Union behauptet knappen Vorsprung vor AfD – SPD im Umfragetief

Wenige Tage vor der Landtagswahl in Baden-Württemberg bleibt die Union deutschlandweit knapp vor der AfD. Der von Insa erstellte 'Sonntagstrend' für die 'Bild am Sonntag' zeigt CDU/CSU bei 26 Prozent – dicht gefolgt von der AfD mit 25 Prozent.

07.03.26 12:40 Uhr | 57 mal gelesen

Man könnte meinen, je näher eine Wahl rückt, desto klarer werden die Verhältnisse. Aber im Moment? Eher das Gegenteil. Die SPD steht ziemlich angeschlagen da, mit gerade noch 15 Prozent – erneut ein Punkt weniger, was vermutlich für unruhige Nächte im Willy-Brandt-Haus sorgt. Kurioserweise gewinnen ausgerechnet die Linken einen Prozentpunkt dazu, stehen jetzt auf 11 Prozent (ebenso wie die Grünen, allerdings ohne Zuwachs).
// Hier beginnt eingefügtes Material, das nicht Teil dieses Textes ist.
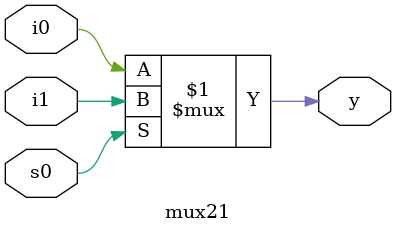
<source format=v>
module mux21(input i0,i1,s0, output y);
assign y=s0?i1:i0;
endmodule
</source>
Die FDP schafft es, immerhin einen winzigen Sprung auf 4 Prozent hinzulegen, bleibt jedoch am unteren Rand der Relevanz. Das Bündnis Sahra Wagenknecht (BSW) verharrt bei 3 Prozent. Die Werte der sonstigen Parteien schrumpften auf 5 Prozent. Die Umfrage, durchgeführt bei 1.200 Personen zwischen dem 2. und 6. März, ist also ein ziemliches Abbild dieses vielstimmigen, vielleicht auch zerzausten politischen Frühjahrs.

Der aktuelle Sonntagstrend von Insa zeigt, dass die CDU/CSU weiterhin einen hauchdünnen Vorsprung vor der AfD hält. Die SPD verliert an Rückhalt in der Wählergunst, was ihren ohnehin angespannten Kurs weiter unter Druck setzt. Bemerkenswert ist auch, dass kleinere Parteien wie die Linke oder das erst kürzlich gegründete BSW ihre Position teils stabilhalten oder – im Falle der Linken – ausbauen konnten. Laut einer DW-Analyse entfernt sich die CDU/CSU zunehmend von Koalitionsoptionen im linken Spektrum, während die AfD bewusst an Polarisierung arbeitet, etwa in Ostdeutschland, wo ihr Einfluss weiter wächst. Regionale Besonderheiten, wie die starke grüne Basis in Baden-Württemberg oder die notorisch niedrigen Umfragewerte der FDP, trüben ein klares Bild der bundesweiten Stimmung. Angesichts der anstehenden Wahlen werden in fast allen Lagern Nervosität und Unsicherheit greifbarer, zumal Fehltritte einzelner Politiker oder plötzliche Themenlagen das Stimmungsbild ruckartig verschieben könnten.